Regioselective reactions of 3,4-pyridynes enabled by the aryne distortion model

Abstract

The pyridine heterocycle continues to play a vital role in the development of human medicines. More than 100 currently marketed drugs contain this privileged unit, which remains highly sought after synthetically. We report an efficient means to access di- and trisubstituted pyridines in an efficient and highly controlled manner using transient 3,4-pyridyne intermediates. Previous efforts to employ 3,4-pyridynes for the construction of substituted pyridines were hampered by a lack of regiocontrol or the inability to later manipulate an adjacent directing group. The strategy relies on the use of proximal halide or sulfamate substituents to perturb pyridyne distortion, which in turn governs regioselectivities in nucleophilic addition and cycloaddition reactions. After trapping of the pyridynes generated in situ, the neighbouring directing groups may be removed or exploited using versatile metal-catalysed cross-coupling reactions. This methodology now renders 3,4-pyridynes as useful synthetic building blocks for the creation of highly decorated derivatives of the medicinally privileged pyridine heterocycle.

Figure 1. Pyridine-containing drugs, pyridyne isomers, and previous examples of pyridynes

a, Common pharmaceutical drugs containing the pyridine scaffold. b, The structure of the 2,3-pyridyne (1) and energy-minimized structure of the 3,4-pyridyne (2) obtained using B3LYP/6-31G* calculations. The lack of unsymmetrical aryne distortion is responsible for the poor regioselectivity in reactions of 2. c, Snieckus’ use of a C2 amide to direct attack to C4 of pyridyne 4. d, Caubère’s use of a C2-oxygen substituent in the dehydrohalogenation approach to pyridyne 7. e, Guitián’s examination of halide effects on pyridyne cycloadditions. TES, triethylsilyl; Tf, trifluoromethansulfonyl; TBAF, tetra-N-buylammonium fluoride; THF, tetrahydrofuran; TMS, trimethylsilyl.

Figure 2. Design of 3,4-pyridynes with controllable regioselectivity

a, Effect of substituents at either C2 or C5 on the distorion of 3,4-pyridyne. Inductively withdrawing substituents at C2 lead to a flattening at C4, while inductively withdrawing substituents at C5 lead to a flattening at C3. b, Selection of pyridyne targets based on retrosynthetic analysis. c, Geometry-optimized structures of pyridynes 13 and 16 using B3LYP/6-31G* calculations and their predicted site of attack based on the calculated angles.

Figure 3. Synthesis of silyltriflates 20, 22, and 25

a, preparation of 3,4-pyridyne precursor 20. b, preparation of 5-bromo-3,4-pyridyne precursor 22. c, preparation of 2-sulfamoyl-3,4-pyridyne precursor 25. i-PrNCO, isopropyl isocyanate; TMEDA, N,N,N,N-tetramethylethane-1,2-diamine; TBS, tert-butyldimethylsilyl; LDA, lithium diisopropylamide; Pd/C, palladium on carbon.

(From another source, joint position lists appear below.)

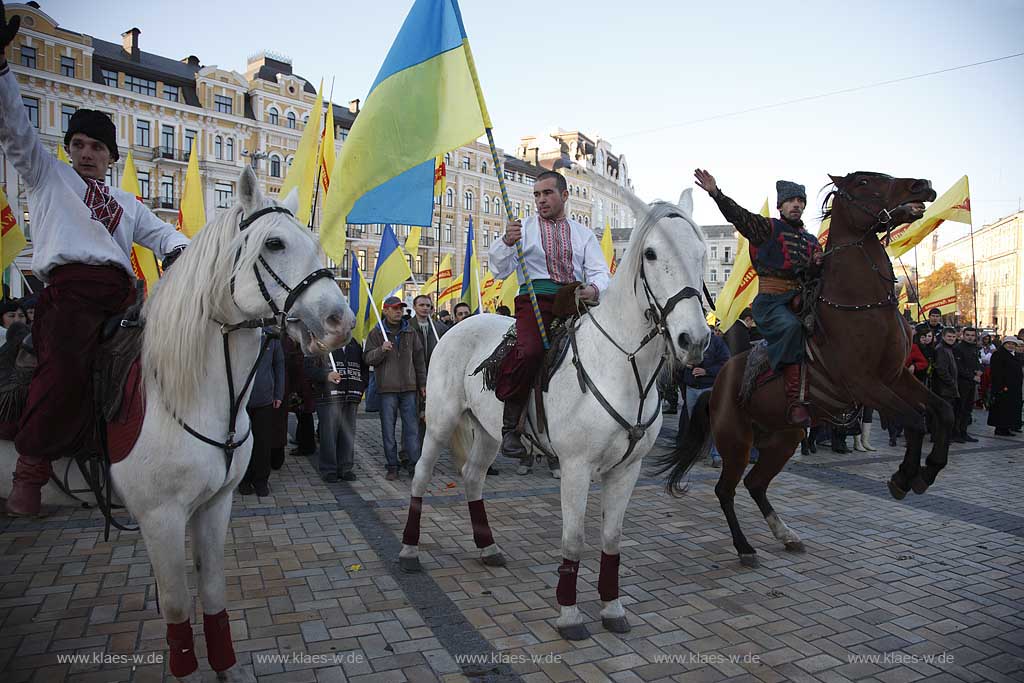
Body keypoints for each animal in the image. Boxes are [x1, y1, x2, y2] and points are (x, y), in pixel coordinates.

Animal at [3, 166, 356, 683]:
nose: (341, 322)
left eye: (315, 242)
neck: (193, 395)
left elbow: (212, 592)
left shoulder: (214, 505)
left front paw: (226, 668)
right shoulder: (160, 517)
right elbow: (175, 606)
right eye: (273, 244)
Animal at [399, 191, 712, 643]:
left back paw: (488, 547)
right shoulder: (576, 467)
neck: (621, 366)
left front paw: (612, 608)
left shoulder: (627, 469)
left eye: (702, 254)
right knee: (421, 477)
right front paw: (569, 614)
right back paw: (409, 549)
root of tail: (459, 324)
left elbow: (612, 539)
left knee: (473, 477)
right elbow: (573, 539)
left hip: (489, 432)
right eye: (651, 254)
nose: (695, 340)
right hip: (439, 422)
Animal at [655, 172, 942, 573]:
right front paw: (904, 478)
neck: (860, 306)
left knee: (756, 484)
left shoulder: (896, 377)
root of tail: (719, 386)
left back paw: (786, 535)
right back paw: (745, 546)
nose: (923, 185)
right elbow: (916, 420)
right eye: (865, 180)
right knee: (726, 489)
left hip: (783, 439)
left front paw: (928, 470)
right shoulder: (864, 384)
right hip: (736, 442)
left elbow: (941, 411)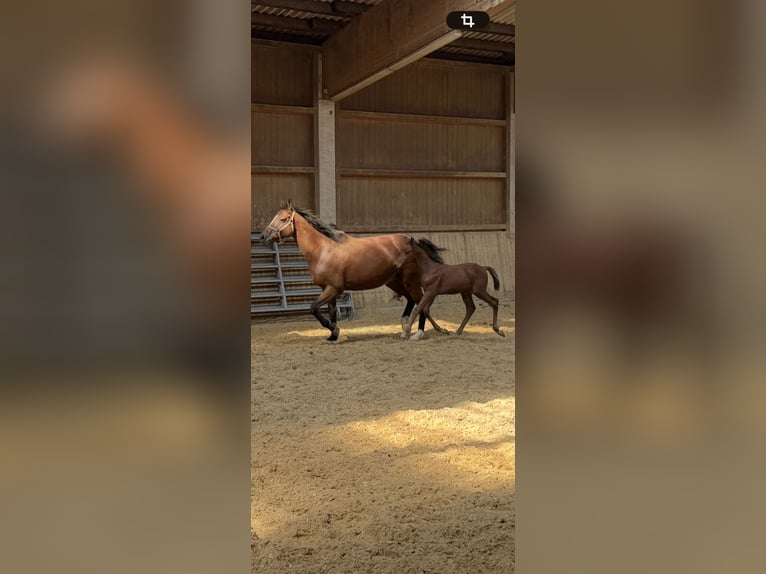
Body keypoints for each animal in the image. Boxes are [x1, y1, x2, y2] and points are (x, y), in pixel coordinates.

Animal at [260, 201, 449, 342]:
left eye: (283, 219)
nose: (263, 236)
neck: (323, 250)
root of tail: (413, 240)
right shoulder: (328, 289)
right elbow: (330, 312)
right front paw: (333, 336)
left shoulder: (333, 288)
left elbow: (313, 308)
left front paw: (334, 329)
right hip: (394, 281)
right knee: (411, 300)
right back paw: (405, 329)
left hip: (410, 281)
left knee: (420, 302)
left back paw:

Figure 4. Competition between sterics and electronics in transition states for nitrone cycloadditions

a, TS1 shows the steric interaction between the C5 bromide and the large phenyl group of the nitrone, whereas this interaction is not present in TS2. However, the major product suggests that TS1 is favored due to electronic effects. b, TS4 shows the steric interaction between the C2 sulfamate and the phenyl group on the nitrone, however, the product arising from this transition state is favored over the competing sterically favorable pathway, TS3.

Figure 5. Derivatization of adducts 26 and 30

a, Pd-catalyzed amination, reduction, and Suzuki-coupling of pyridyl bromide 26. b, Ni-catalyzed amination, reduction, and Kumada-coupling of pyridyl sulfamate 30. BINAP, 2,2′-bis(diphenylphosphino)-1,1′-binaphthyl; Ni(cod)₂, bis(cyclooctadiene)nickel (0); SIPr·HCl, N,N′-(2,6-Diisopropylphenyl)dihydroimidazolium chloride; TMDSO, tetramethyldisiloxane; NiClCpIMes, (η⁵-C₅H₅)NiCl(1,3-dimesitylimidazol-2-ylidene).